--- Data ---
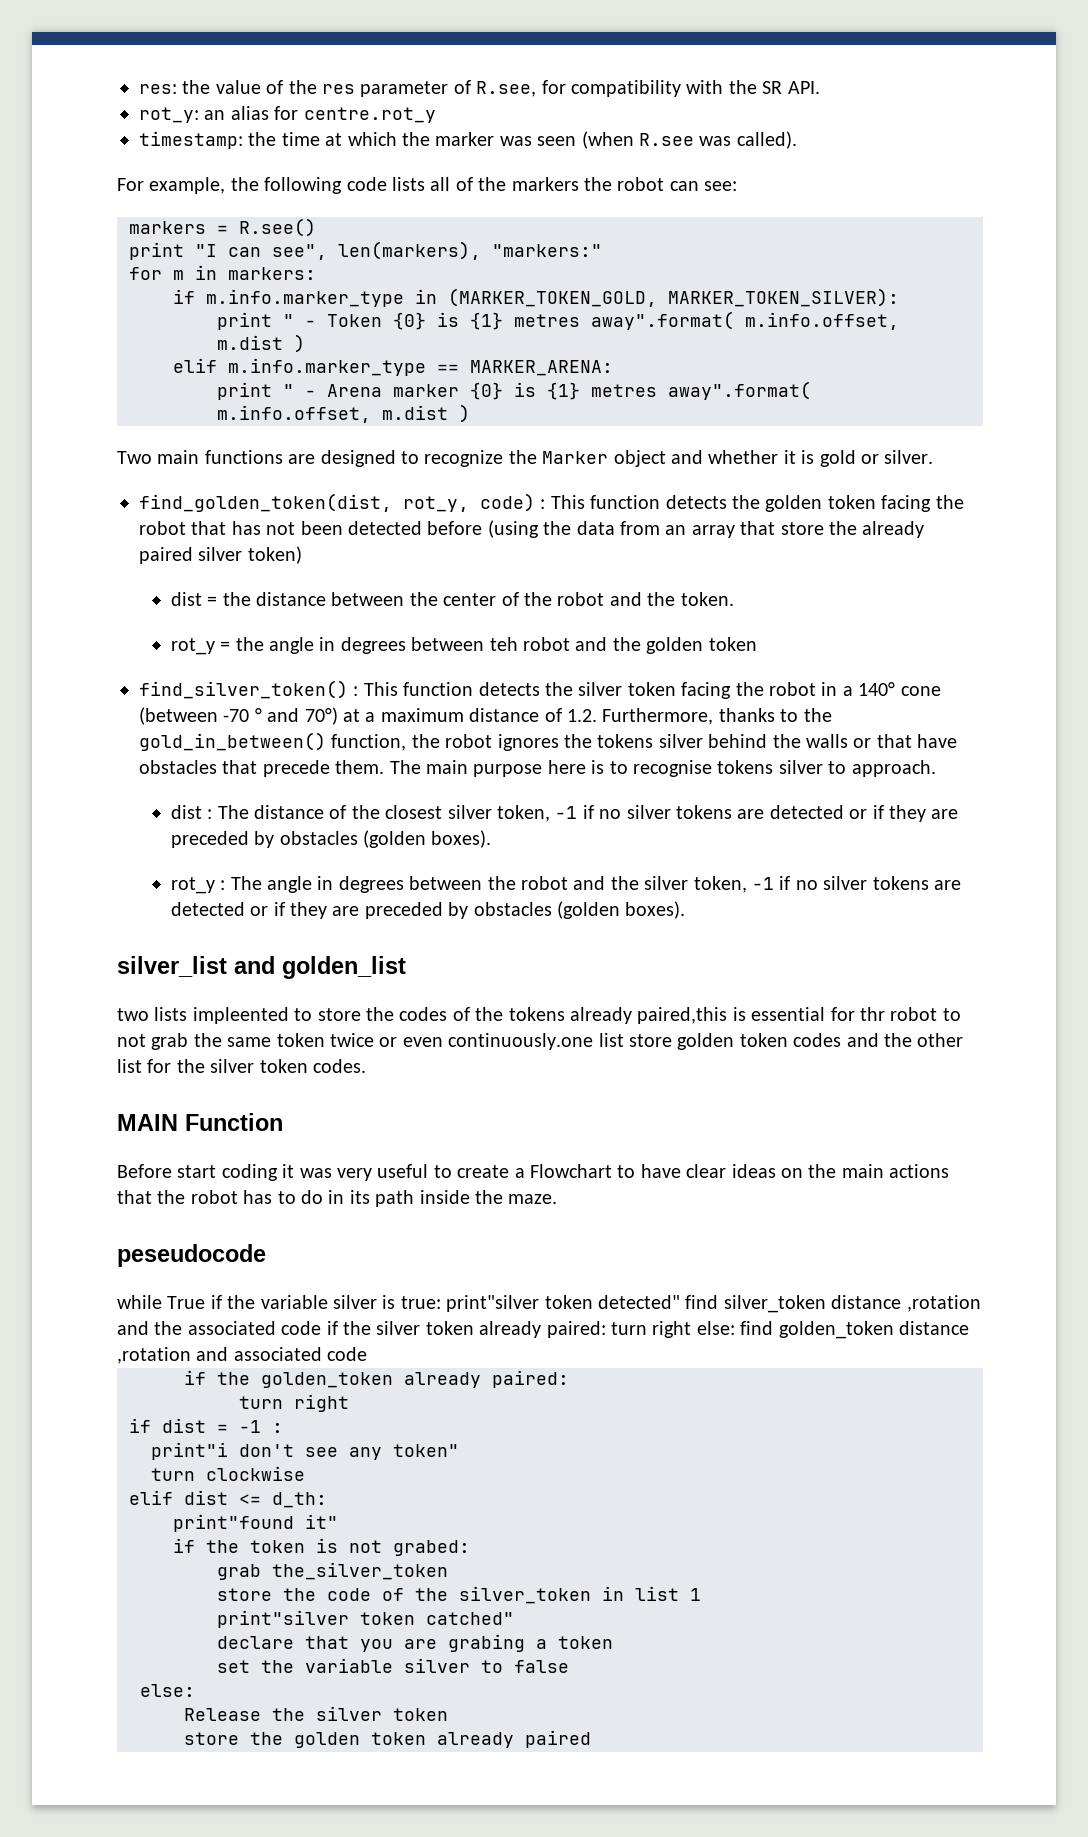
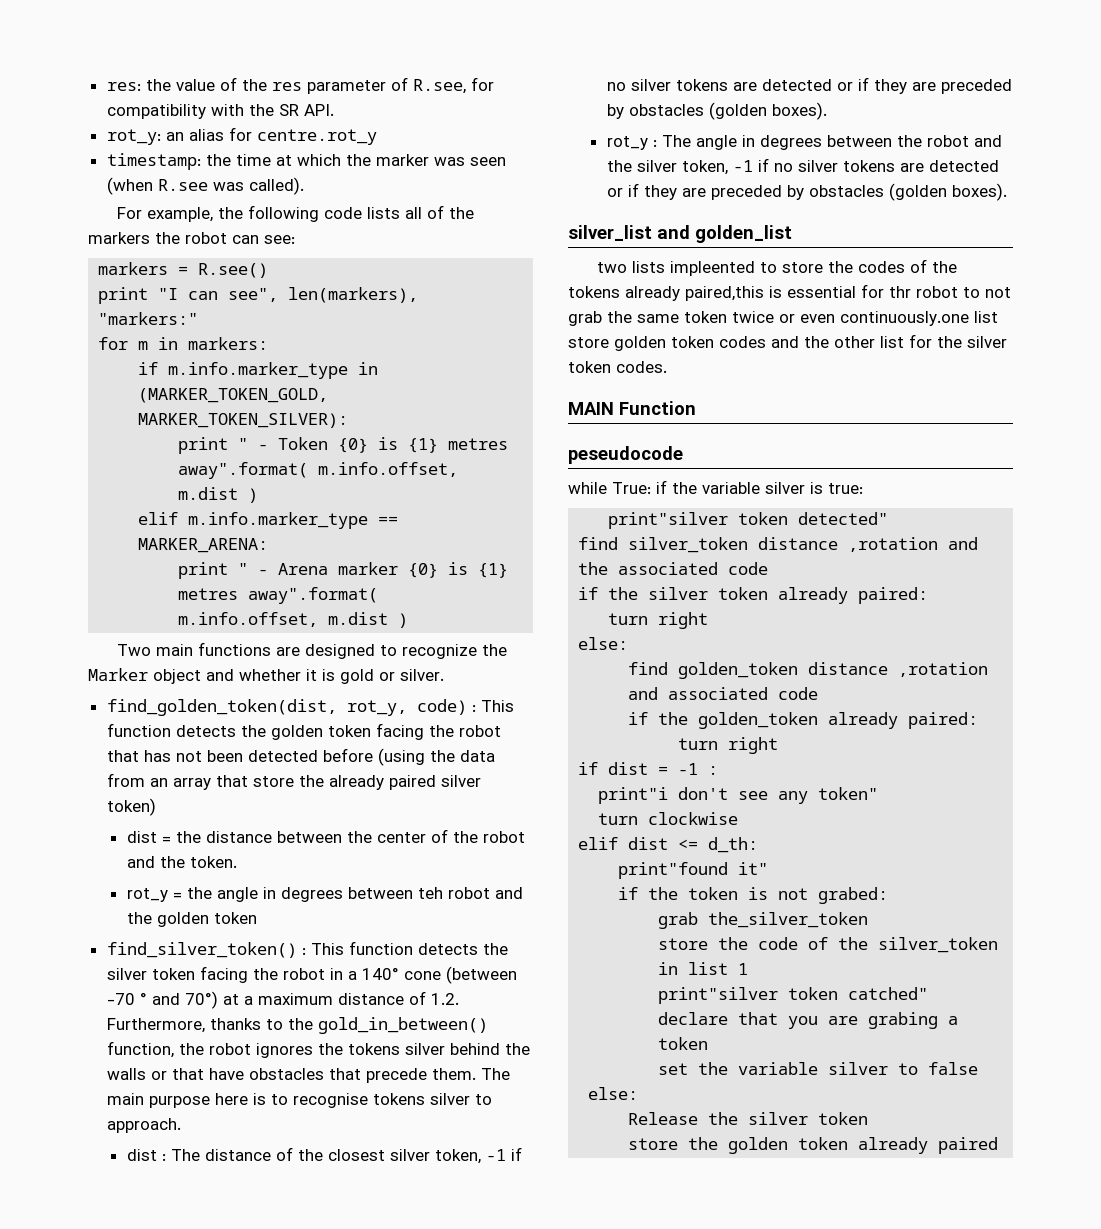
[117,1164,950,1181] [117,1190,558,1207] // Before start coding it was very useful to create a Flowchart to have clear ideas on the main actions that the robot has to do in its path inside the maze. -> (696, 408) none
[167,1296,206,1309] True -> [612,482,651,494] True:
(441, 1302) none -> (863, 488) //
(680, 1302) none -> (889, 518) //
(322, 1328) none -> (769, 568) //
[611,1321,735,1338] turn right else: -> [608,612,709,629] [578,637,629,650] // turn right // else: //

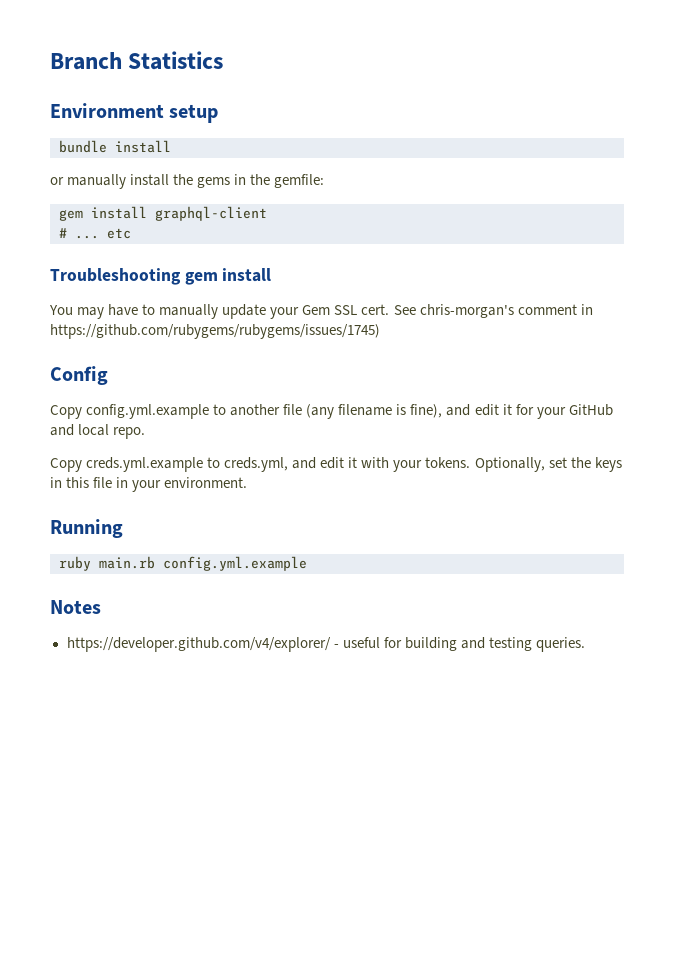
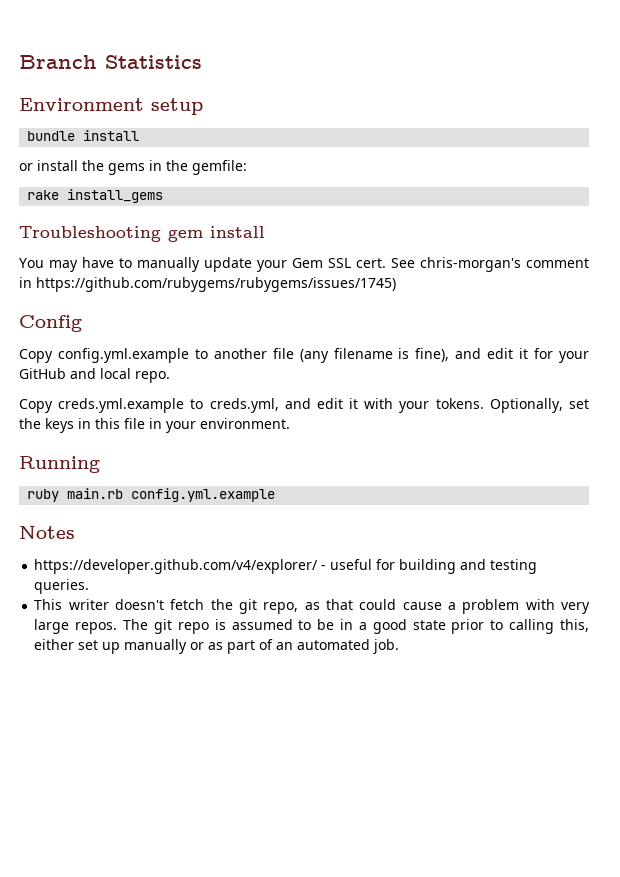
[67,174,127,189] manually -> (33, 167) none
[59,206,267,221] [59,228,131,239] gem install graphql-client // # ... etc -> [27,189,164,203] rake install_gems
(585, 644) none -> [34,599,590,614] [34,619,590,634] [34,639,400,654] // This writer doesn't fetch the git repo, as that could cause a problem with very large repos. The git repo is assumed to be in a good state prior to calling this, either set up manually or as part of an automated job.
---
--- Data ---
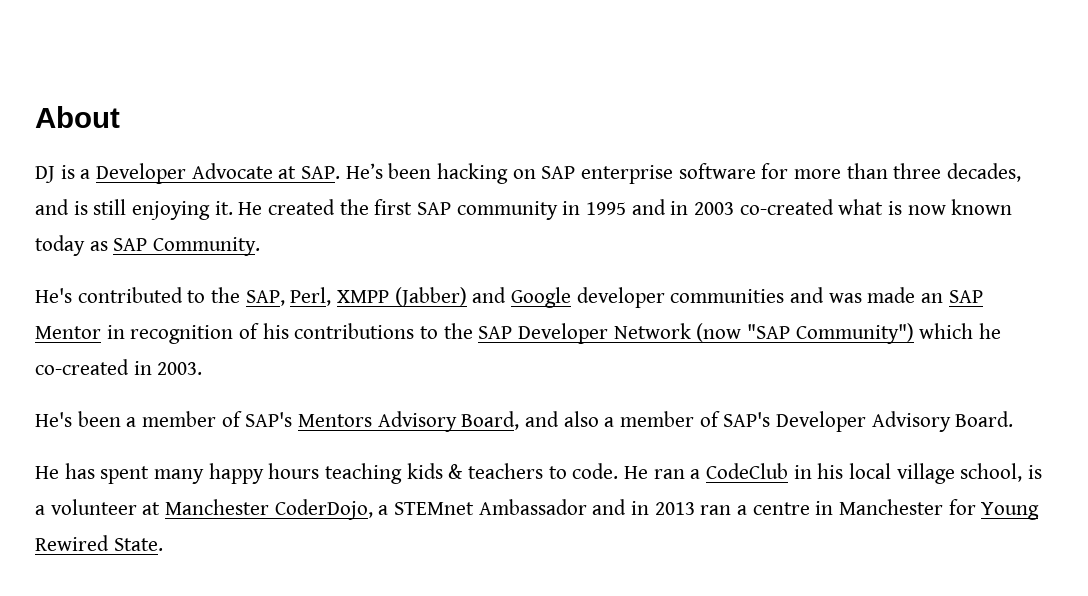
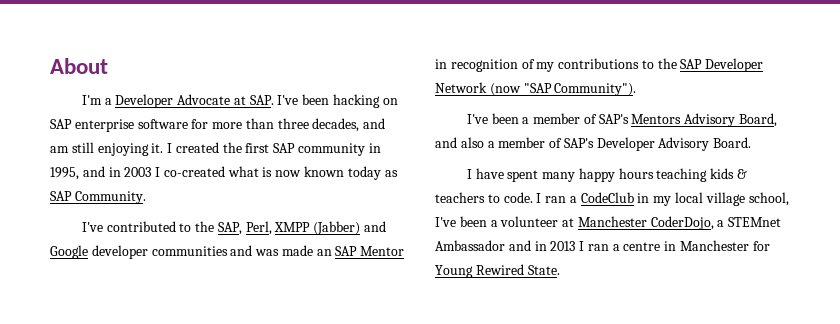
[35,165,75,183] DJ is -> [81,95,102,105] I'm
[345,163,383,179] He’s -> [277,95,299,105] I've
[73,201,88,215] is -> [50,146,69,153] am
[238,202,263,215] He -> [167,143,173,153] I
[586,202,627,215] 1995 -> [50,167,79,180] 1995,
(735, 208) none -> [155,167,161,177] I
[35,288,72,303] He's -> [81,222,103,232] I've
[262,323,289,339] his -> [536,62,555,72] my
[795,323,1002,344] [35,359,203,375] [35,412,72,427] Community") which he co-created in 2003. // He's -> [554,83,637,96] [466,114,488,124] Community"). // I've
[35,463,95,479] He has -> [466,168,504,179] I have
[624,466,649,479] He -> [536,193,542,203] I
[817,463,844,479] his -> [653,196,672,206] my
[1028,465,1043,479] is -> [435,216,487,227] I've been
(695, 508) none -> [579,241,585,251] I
---
--- Data ---
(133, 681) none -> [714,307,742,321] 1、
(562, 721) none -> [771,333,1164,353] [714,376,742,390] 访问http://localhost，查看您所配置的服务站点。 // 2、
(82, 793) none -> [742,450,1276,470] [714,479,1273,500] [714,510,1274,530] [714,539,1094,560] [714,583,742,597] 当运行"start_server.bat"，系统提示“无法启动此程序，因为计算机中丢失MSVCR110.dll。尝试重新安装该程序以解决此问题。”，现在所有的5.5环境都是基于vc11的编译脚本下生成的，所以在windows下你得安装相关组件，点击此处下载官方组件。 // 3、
---
◆ Task to carry out
Reproduce verbatim the lines above, from the line with "[35,463,95,479] He has" through the line with "(695, 508) none -> [579,241,585,251] I".

◆ Response below
[35,463,95,479] He has -> [466,168,504,179] I have
[624,466,649,479] He -> [536,193,542,203] I
[817,463,844,479] his -> [653,196,672,206] my
[1028,465,1043,479] is -> [435,216,487,227] I've been
(695, 508) none -> [579,241,585,251] I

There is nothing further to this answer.